Rewrite every line of the entries below as one continuous numbered list, omitting blank lines.

▬▬▬▬▬▬▬▬▬▬

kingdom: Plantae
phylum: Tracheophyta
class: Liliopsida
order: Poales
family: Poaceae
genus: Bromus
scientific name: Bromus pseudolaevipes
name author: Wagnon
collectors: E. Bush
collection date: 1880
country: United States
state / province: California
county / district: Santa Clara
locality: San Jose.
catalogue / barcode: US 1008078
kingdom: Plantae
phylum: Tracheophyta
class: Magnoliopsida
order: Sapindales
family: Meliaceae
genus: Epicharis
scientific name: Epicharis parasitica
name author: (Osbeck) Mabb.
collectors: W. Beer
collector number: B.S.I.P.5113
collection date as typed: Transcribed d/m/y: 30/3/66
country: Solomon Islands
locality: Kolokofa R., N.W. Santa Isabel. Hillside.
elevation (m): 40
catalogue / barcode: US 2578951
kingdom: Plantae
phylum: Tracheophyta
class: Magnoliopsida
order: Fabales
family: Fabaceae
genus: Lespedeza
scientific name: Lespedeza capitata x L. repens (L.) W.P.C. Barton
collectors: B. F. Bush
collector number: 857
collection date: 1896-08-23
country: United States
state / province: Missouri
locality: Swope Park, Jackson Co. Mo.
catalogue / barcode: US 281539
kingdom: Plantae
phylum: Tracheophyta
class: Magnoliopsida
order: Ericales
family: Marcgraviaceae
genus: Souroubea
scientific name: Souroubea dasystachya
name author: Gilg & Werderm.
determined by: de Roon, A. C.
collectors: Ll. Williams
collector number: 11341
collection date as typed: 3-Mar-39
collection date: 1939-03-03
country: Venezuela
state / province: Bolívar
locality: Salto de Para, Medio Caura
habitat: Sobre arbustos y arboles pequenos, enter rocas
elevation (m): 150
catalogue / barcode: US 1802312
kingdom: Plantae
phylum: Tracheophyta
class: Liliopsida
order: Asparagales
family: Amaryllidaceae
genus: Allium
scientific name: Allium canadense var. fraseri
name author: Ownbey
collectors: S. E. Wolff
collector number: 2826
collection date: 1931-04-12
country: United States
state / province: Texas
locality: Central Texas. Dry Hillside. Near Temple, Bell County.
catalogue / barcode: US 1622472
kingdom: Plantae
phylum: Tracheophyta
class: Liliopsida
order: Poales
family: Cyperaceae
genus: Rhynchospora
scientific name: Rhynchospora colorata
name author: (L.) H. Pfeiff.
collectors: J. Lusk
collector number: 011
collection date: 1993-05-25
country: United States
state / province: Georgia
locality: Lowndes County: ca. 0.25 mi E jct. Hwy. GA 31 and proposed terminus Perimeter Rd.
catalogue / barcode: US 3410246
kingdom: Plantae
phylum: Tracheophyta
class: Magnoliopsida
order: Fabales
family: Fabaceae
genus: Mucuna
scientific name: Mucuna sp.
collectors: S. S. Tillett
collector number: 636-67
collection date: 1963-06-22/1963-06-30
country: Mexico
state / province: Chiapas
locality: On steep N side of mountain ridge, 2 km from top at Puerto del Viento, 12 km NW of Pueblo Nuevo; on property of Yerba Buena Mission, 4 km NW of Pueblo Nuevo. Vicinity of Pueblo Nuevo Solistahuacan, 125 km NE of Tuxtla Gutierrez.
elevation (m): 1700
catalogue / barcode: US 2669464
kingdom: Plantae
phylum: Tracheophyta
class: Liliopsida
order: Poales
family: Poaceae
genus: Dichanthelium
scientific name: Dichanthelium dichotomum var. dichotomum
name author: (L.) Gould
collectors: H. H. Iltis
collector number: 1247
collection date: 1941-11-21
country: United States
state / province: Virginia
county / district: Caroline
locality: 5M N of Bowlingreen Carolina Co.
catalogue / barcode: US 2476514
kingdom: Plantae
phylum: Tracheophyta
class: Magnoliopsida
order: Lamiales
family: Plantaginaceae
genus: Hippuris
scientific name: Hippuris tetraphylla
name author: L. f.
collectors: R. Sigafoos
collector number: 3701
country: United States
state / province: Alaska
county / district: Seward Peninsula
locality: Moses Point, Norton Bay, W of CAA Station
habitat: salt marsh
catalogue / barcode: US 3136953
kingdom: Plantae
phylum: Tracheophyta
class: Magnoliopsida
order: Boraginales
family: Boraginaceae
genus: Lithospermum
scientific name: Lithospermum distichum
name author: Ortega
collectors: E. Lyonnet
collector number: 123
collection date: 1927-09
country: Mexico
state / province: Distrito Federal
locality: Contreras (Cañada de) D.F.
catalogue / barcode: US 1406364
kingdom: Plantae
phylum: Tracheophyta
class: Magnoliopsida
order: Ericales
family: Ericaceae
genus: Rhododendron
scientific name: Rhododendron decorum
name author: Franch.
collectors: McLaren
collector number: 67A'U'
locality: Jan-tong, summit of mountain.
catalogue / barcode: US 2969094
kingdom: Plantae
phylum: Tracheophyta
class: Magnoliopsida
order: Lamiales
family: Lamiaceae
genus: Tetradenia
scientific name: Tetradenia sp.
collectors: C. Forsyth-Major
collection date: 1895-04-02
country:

▬▬▬▬▬▬▬▬▬▬

● Output for this exercise
1. kingdom: Plantae
2. phylum: Tracheophyta
3. class: Liliopsida
4. order: Poales
5. family: Poaceae
6. genus: Bromus
7. scientific name: Bromus pseudolaevipes
8. name author: Wagnon
9. collectors: E. Bush
10. collection date: 1880
11. country: United States
12. state / province: California
13. county / district: Santa Clara
14. locality: San Jose.
15. catalogue / barcode: US 1008078
16. kingdom: Plantae
17. phylum: Tracheophyta
18. class: Magnoliopsida
19. order: Sapindales
20. family: Meliaceae
21. genus: Epicharis
22. scientific name: Epicharis parasitica
23. name author: (Osbeck) Mabb.
24. collectors: W. Beer
25. collector number: B.S.I.P.5113
26. collection date as typed: Transcribed d/m/y: 30/3/66
27. country: Solomon Islands
28. locality: Kolokofa R., N.W. Santa Isabel. Hillside.
29. elevation (m): 40
30. catalogue / barcode: US 2578951
31. kingdom: Plantae
32. phylum: Tracheophyta
33. class: Magnoliopsida
34. order: Fabales
35. family: Fabaceae
36. genus: Lespedeza
37. scientific name: Lespedeza capitata x L. repens (L.) W.P.C. Barton
38. collectors: B. F. Bush
39. collector number: 857
40. collection date: 1896-08-23
41. country: United States
42. state / province: Missouri
43. locality: Swope Park, Jackson Co. Mo.
44. catalogue / barcode: US 281539
45. kingdom: Plantae
46. phylum: Tracheophyta
47. class: Magnoliopsida
48. order: Ericales
49. family: Marcgraviaceae
50. genus: Souroubea
51. scientific name: Souroubea dasystachya
52. name author: Gilg & Werderm.
53. determined by: de Roon, A. C.
54. collectors: Ll. Williams
55. collector number: 11341
56. collection date as typed: 3-Mar-39
57. collection date: 1939-03-03
58. country: Venezuela
59. state / province: Bolívar
60. locality: Salto de Para, Medio Caura
61. habitat: Sobre arbustos y arboles pequenos, enter rocas
62. elevation (m): 150
63. catalogue / barcode: US 1802312
64. kingdom: Plantae
65. phylum: Tracheophyta
66. class: Liliopsida
67. order: Asparagales
68. family: Amaryllidaceae
69. genus: Allium
70. scientific name: Allium canadense var. fraseri
71. name author: Ownbey
72. collectors: S. E. Wolff
73. collector number: 2826
74. collection date: 1931-04-12
75. country: United States
76. state / province: Texas
77. locality: Central Texas. Dry Hillside. Near Temple, Bell County.
78. catalogue / barcode: US 1622472
79. kingdom: Plantae
80. phylum: Tracheophyta
81. class: Liliopsida
82. order: Poales
83. family: Cyperaceae
84. genus: Rhynchospora
85. scientific name: Rhynchospora colorata
86. name author: (L.) H. Pfeiff.
87. collectors: J. Lusk
88. collector number: 011
89. collection date: 1993-05-25
90. country: United States
91. state / province: Georgia
92. locality: Lowndes County: ca. 0.25 mi E jct. Hwy. GA 31 and proposed terminus Perimeter Rd.
93. catalogue / barcode: US 3410246
94. kingdom: Plantae
95. phylum: Tracheophyta
96. class: Magnoliopsida
97. order: Fabales
98. family: Fabaceae
99. genus: Mucuna
100. scientific name: Mucuna sp.
101. collectors: S. S. Tillett
102. collector number: 636-67
103. collection date: 1963-06-22/1963-06-30
104. country: Mexico
105. state / province: Chiapas
106. locality: On steep N side of mountain ridge, 2 km from top at Puerto del Viento, 12 km NW of Pueblo Nuevo; on property of Yerba Buena Mission, 4 km NW of Pueblo Nuevo. Vicinity of Pueblo Nuevo Solistahuacan, 125 km NE of Tuxtla Gutierrez.
107. elevation (m): 1700
108. catalogue / barcode: US 2669464
109. kingdom: Plantae
110. phylum: Tracheophyta
111. class: Liliopsida
112. order: Poales
113. family: Poaceae
114. genus: Dichanthelium
115. scientific name: Dichanthelium dichotomum var. dichotomum
116. name author: (L.) Gould
117. collectors: H. H. Iltis
118. collector number: 1247
119. collection date: 1941-11-21
120. country: United States
121. state / province: Virginia
122. county / district: Caroline
123. locality: 5M N of Bowlingreen Carolina Co.
124. catalogue / barcode: US 2476514
125. kingdom: Plantae
126. phylum: Tracheophyta
127. class: Magnoliopsida
128. order: Lamiales
129. family: Plantaginaceae
130. genus: Hippuris
131. scientific name: Hippuris tetraphylla
132. name author: L. f.
133. collectors: R. Sigafoos
134. collector number: 3701
135. country: United States
136. state / province: Alaska
137. county / district: Seward Peninsula
138. locality: Moses Point, Norton Bay, W of CAA Station
139. habitat: salt marsh
140. catalogue / barcode: US 3136953
141. kingdom: Plantae
142. phylum: Tracheophyta
143. class: Magnoliopsida
144. order: Boraginales
145. family: Boraginaceae
146. genus: Lithospermum
147. scientific name: Lithospermum distichum
148. name author: Ortega
149. collectors: E. Lyonnet
150. collector number: 123
151. collection date: 1927-09
152. country: Mexico
153. state / province: Distrito Federal
154. locality: Contreras (Cañada de) D.F.
155. catalogue / barcode: US 1406364
156. kingdom: Plantae
157. phylum: Tracheophyta
158. class: Magnoliopsida
159. order: Ericales
160. family: Ericaceae
161. genus: Rhododendron
162. scientific name: Rhododendron decorum
163. name author: Franch.
164. collectors: McLaren
165. collector number: 67A'U'
166. locality: Jan-tong, summit of mountain.
167. catalogue / barcode: US 2969094
168. kingdom: Plantae
169. phylum: Tracheophyta
170. class: Magnoliopsida
171. order: Lamiales
172. family: Lamiaceae
173. genus: Tetradenia
174. scientific name: Tetradenia sp.
175. collectors: C. Forsyth-Major
176. collection date: 1895-04-02
177. country:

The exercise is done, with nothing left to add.